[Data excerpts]
------------------------

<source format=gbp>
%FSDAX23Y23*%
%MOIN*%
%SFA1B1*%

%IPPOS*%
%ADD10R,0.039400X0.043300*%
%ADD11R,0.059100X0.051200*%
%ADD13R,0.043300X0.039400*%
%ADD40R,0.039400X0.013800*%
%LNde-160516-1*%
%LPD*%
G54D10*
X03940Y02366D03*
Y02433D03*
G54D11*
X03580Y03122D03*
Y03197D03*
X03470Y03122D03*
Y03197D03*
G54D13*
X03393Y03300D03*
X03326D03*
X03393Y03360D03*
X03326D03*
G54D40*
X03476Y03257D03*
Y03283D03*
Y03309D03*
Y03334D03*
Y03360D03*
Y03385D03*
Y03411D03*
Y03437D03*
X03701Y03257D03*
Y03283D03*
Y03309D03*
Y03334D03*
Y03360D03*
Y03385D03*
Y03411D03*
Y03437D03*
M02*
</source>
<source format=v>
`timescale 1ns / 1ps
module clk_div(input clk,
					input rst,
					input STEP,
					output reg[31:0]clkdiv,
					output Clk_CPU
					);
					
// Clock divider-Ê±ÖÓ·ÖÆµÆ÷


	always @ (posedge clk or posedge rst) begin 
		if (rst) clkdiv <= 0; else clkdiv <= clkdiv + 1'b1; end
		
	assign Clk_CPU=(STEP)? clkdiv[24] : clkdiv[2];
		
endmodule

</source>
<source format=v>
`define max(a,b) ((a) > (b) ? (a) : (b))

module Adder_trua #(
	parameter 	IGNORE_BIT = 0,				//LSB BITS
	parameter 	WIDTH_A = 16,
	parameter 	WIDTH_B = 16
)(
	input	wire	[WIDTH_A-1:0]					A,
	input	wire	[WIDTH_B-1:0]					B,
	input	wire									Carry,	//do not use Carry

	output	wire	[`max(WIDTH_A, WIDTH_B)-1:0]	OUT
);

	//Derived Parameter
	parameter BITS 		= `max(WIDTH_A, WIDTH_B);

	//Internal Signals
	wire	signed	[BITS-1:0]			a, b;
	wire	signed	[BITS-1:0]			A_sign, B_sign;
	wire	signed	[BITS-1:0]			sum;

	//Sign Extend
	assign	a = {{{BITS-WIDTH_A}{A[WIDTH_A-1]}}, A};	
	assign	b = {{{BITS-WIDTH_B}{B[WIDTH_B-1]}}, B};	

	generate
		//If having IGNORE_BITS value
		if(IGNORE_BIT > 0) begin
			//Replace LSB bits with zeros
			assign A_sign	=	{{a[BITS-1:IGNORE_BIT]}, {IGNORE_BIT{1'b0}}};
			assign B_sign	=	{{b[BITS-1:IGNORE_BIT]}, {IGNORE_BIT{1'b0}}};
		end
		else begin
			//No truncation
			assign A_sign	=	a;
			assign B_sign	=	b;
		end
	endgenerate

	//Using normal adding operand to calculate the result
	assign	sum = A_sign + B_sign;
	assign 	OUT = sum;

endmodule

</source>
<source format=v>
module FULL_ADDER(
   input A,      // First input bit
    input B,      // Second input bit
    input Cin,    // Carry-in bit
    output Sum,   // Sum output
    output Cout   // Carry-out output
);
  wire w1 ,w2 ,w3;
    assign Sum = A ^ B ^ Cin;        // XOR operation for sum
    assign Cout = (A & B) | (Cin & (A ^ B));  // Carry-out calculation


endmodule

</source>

------------------------

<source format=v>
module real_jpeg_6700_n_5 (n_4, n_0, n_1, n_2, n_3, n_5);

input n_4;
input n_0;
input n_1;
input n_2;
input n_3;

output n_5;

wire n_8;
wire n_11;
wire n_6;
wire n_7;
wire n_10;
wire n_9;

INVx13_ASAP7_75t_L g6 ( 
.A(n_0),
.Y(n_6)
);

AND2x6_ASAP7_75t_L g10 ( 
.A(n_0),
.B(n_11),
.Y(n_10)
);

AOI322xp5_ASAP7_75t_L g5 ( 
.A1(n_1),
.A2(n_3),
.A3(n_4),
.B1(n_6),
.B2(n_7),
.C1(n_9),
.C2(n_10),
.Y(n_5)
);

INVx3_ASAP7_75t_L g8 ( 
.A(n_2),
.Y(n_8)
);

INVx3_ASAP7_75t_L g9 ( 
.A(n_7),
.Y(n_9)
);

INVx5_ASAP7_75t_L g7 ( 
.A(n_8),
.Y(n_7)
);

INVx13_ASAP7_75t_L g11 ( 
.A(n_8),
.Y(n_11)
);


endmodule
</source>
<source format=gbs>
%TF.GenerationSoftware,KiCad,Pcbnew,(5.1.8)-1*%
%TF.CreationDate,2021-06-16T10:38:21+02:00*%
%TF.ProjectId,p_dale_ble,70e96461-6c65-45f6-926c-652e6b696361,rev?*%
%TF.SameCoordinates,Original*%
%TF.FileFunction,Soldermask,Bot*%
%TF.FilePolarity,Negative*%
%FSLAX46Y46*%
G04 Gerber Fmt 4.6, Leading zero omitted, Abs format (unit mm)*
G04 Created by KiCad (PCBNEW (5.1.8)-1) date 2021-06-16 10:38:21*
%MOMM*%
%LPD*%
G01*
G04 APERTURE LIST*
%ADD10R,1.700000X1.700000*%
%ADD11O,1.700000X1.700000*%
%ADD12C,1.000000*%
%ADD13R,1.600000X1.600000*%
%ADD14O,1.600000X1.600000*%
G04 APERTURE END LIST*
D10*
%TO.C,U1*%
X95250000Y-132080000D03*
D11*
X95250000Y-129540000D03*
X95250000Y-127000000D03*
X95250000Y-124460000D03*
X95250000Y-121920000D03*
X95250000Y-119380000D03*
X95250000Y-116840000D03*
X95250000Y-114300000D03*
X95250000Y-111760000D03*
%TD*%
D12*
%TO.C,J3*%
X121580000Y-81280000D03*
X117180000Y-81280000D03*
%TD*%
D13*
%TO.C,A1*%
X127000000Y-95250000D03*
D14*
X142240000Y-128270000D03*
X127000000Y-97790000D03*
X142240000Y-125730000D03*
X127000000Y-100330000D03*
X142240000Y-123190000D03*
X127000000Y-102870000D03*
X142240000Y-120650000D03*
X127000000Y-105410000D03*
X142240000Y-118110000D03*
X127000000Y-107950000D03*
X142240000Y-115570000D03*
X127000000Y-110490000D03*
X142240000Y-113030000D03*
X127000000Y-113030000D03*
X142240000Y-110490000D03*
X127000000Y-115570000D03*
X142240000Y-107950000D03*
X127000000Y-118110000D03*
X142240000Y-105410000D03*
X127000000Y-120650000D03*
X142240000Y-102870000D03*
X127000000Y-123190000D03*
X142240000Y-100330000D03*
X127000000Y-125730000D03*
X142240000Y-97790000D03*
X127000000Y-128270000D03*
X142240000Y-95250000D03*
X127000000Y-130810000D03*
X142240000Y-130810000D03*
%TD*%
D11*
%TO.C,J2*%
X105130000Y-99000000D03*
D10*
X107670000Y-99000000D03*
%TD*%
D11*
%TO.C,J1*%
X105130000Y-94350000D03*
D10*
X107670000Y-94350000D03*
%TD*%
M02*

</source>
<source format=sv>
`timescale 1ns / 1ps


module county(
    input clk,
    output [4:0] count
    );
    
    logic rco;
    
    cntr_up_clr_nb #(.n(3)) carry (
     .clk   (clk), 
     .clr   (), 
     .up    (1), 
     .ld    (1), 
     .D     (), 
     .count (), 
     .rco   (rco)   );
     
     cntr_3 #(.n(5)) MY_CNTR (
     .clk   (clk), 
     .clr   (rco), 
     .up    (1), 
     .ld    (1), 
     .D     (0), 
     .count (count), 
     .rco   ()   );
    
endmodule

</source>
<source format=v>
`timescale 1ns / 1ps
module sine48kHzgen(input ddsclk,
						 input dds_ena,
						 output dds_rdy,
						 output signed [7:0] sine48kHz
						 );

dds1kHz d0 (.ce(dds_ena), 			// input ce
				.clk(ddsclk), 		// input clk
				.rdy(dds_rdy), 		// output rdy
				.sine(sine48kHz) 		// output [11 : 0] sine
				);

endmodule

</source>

------------------------

#### [BRIEF]
In the records above, find each line that mentions the word "output", and copy it.

#### [ANSWER TO THIS PROBLEM]
					output reg[31:0]clkdiv,
					output Clk_CPU
	output	wire	[`max(WIDTH_A, WIDTH_B)-1:0]	OUT
    output Sum,   // Sum output
    output Cout   // Carry-out output
output n_5;
    output [4:0] count
						 output dds_rdy,
						 output signed [7:0] sine48kHz
				.rdy(dds_rdy), 		// output rdy
				.sine(sine48kHz) 		// output [11 : 0] sine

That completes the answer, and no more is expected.